(Web page revision data)

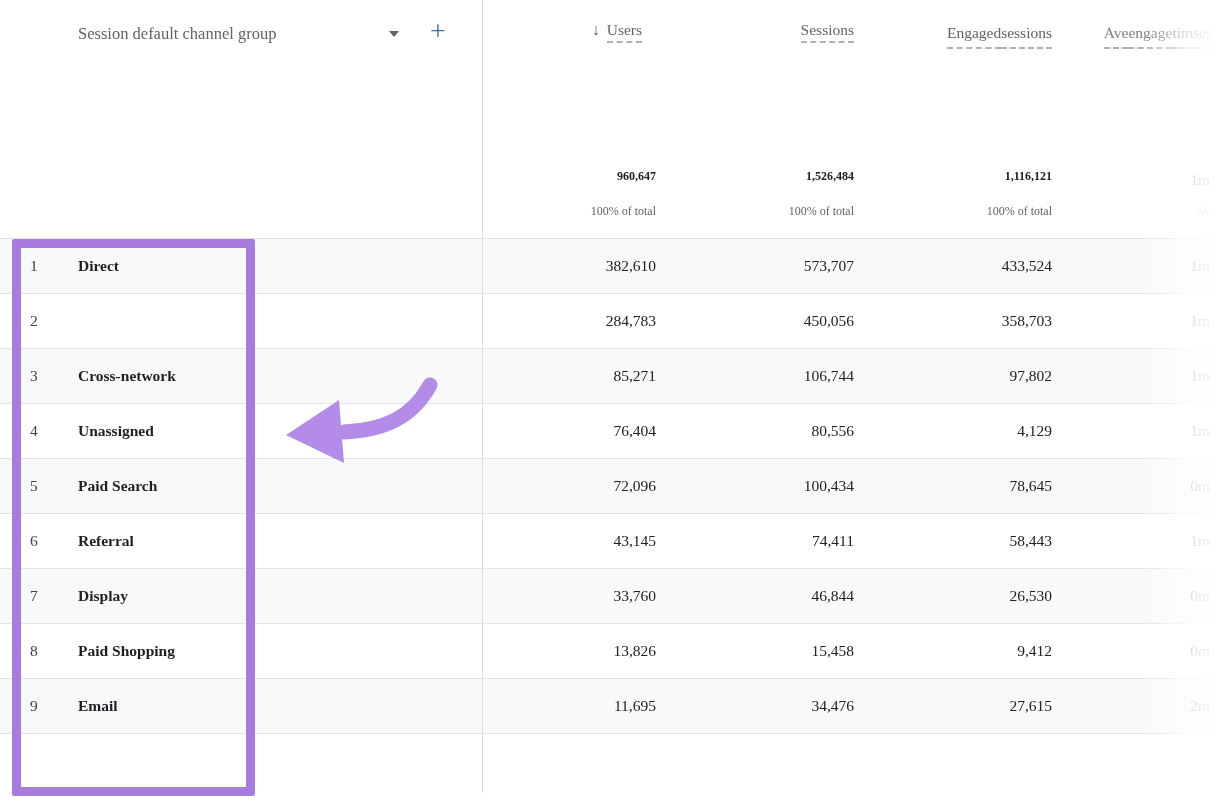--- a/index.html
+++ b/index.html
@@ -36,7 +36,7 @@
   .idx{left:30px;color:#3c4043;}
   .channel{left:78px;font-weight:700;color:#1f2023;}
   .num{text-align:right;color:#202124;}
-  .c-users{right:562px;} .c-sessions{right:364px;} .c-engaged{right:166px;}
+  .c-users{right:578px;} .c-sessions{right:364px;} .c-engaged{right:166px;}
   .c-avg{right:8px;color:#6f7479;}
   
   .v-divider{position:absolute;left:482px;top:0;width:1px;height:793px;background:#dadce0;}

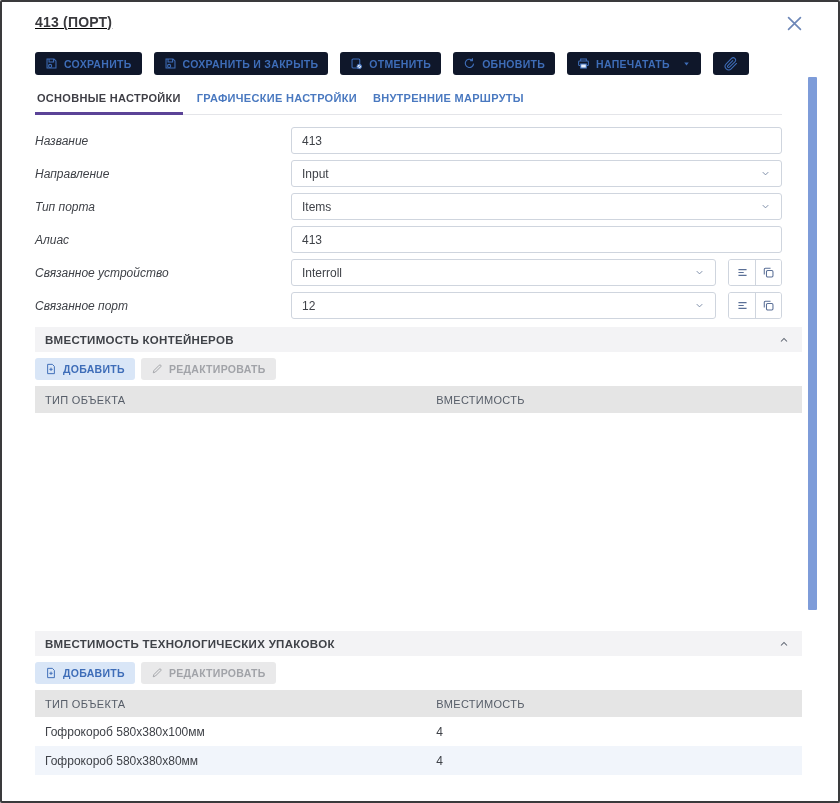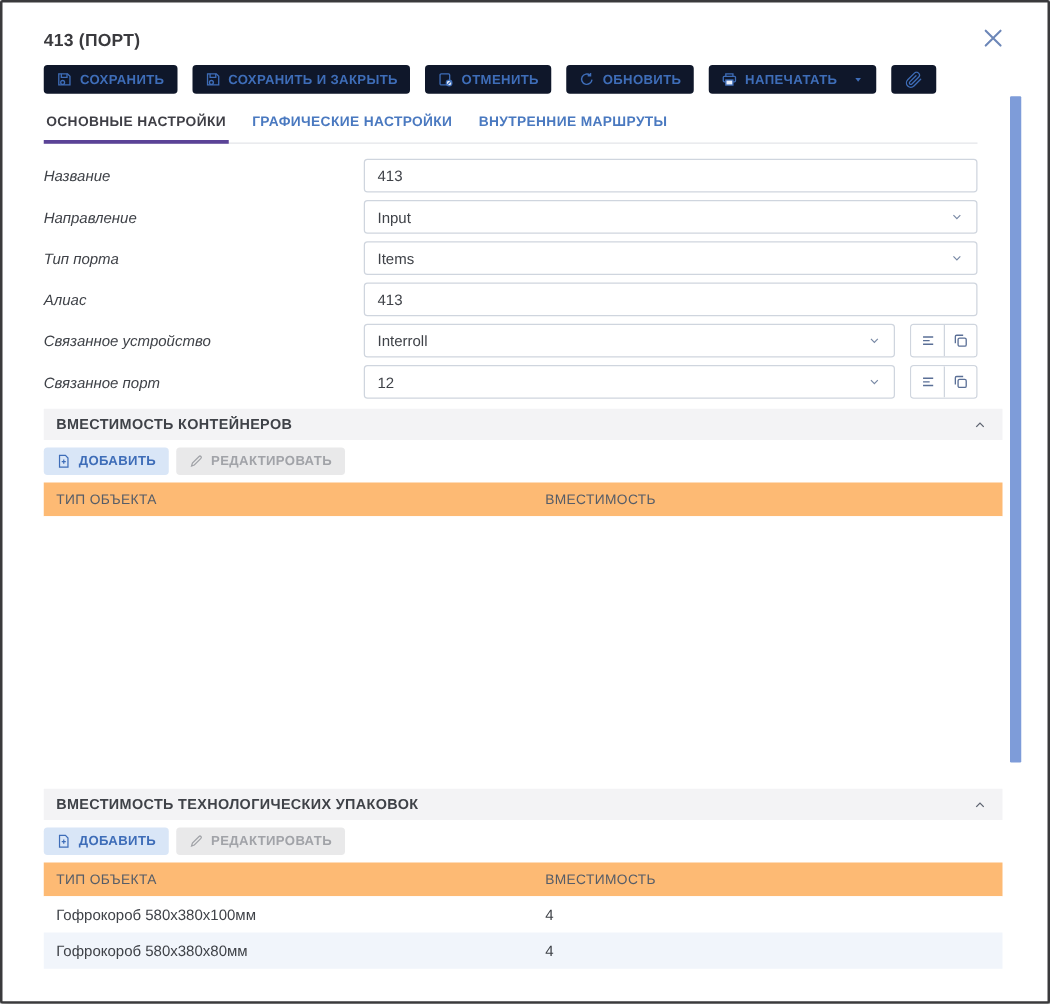--- a/index.html
+++ b/index.html
@@ -12,7 +12,7 @@
   .content{padding:12px 56px 0 33px;}
 
   
-  .titlebar{display:flex;align-items:flex-end;justify-content:space-between;height:26px;}
+  .titlebar{display:flex;align-items:flex-start;justify-content:space-between;height:26px;text-decoration:underline;}
   .title{font-size:14px;font-weight:bold;color:#3a3a3e;margin:0;letter-spacing:.2px;}
   .close-btn{background:none;border:none;padding:0;margin-right:-22px;cursor:pointer;color:#6d87b8;line-height:0;}
 

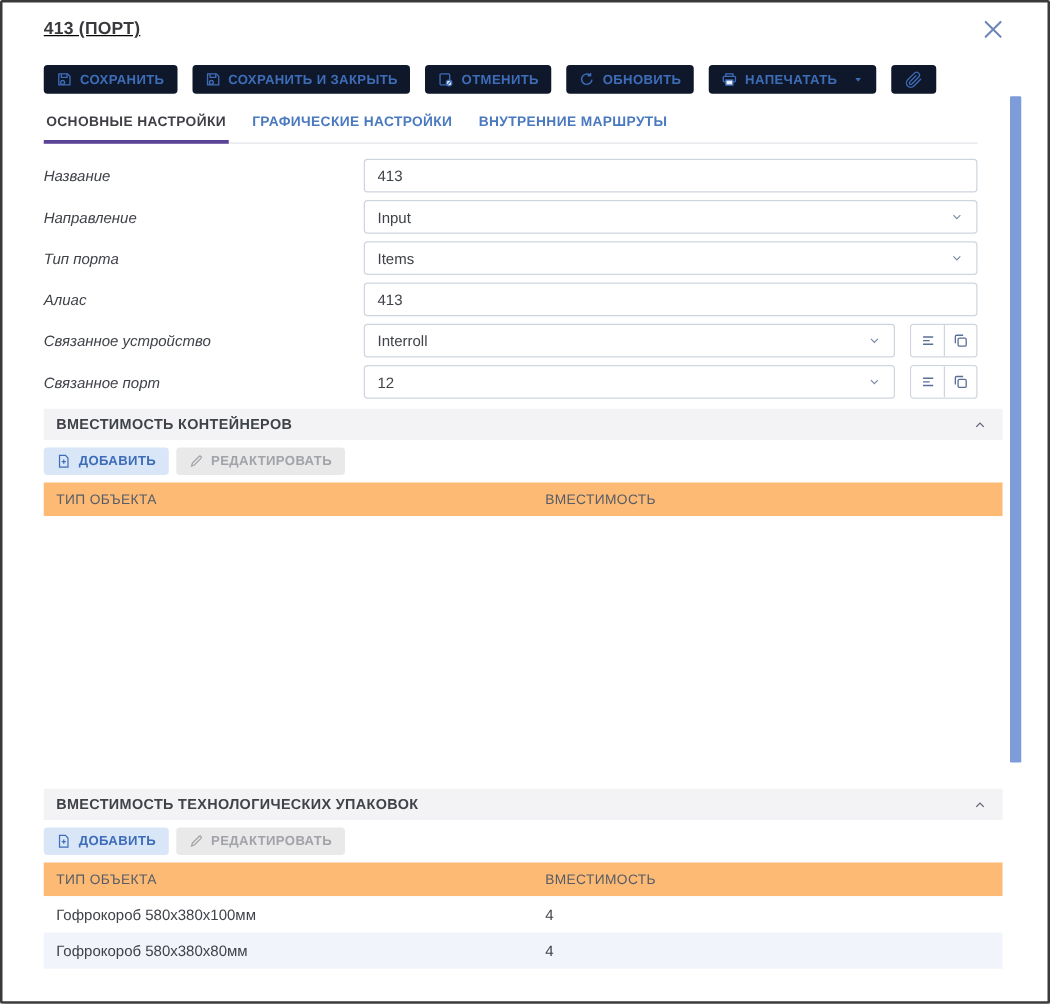--- a/index.html
+++ b/index.html
@@ -27,7 +27,7 @@
   .caret{margin-left:6px;}
 
   
-  .tabs{display:flex;gap:17px;margin-top:13px;border-bottom:1px solid #e4e5e9;}
+  .tabs{display:flex;gap:12px;margin-top:13px;border-bottom:1px solid #e4e5e9;}
   .tab{
     font-size:11px;font-weight:bold;letter-spacing:.3px;color:#4a79c0;
     padding:4px 2px 8px 2px;cursor:pointer;border-bottom:3px solid transparent;margin-bottom:-1px;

Task | Leave out the pictures and return the rest of the records exactly.

Exercise output |
--- a/index.html
+++ b/index.html
@@ -36,7 +36,7 @@
   .idx{left:30px;color:#3c4043;}
   .channel{left:78px;font-weight:700;color:#1f2023;}
   .num{text-align:right;color:#202124;}
-  .c-users{right:562px;} .c-sessions{right:364px;} .c-engaged{right:166px;}
+  .c-users{right:578px;} .c-sessions{right:364px;} .c-engaged{right:166px;}
   .c-avg{right:8px;color:#6f7479;}
   
   .v-divider{position:absolute;left:482px;top:0;width:1px;height:793px;background:#dadce0;}

--- a/index.html
+++ b/index.html
@@ -12,7 +12,7 @@
   .content{padding:12px 56px 0 33px;}
 
   
-  .titlebar{display:flex;align-items:flex-end;justify-content:space-between;height:26px;}
+  .titlebar{display:flex;align-items:flex-start;justify-content:space-between;height:26px;text-decoration:underline;}
   .title{font-size:14px;font-weight:bold;color:#3a3a3e;margin:0;letter-spacing:.2px;}
   .close-btn{background:none;border:none;padding:0;margin-right:-22px;cursor:pointer;color:#6d87b8;line-height:0;}
 

--- a/index.html
+++ b/index.html
@@ -27,7 +27,7 @@
   .caret{margin-left:6px;}
 
   
-  .tabs{display:flex;gap:17px;margin-top:13px;border-bottom:1px solid #e4e5e9;}
+  .tabs{display:flex;gap:12px;margin-top:13px;border-bottom:1px solid #e4e5e9;}
   .tab{
     font-size:11px;font-weight:bold;letter-spacing:.3px;color:#4a79c0;
     padding:4px 2px 8px 2px;cursor:pointer;border-bottom:3px solid transparent;margin-bottom:-1px;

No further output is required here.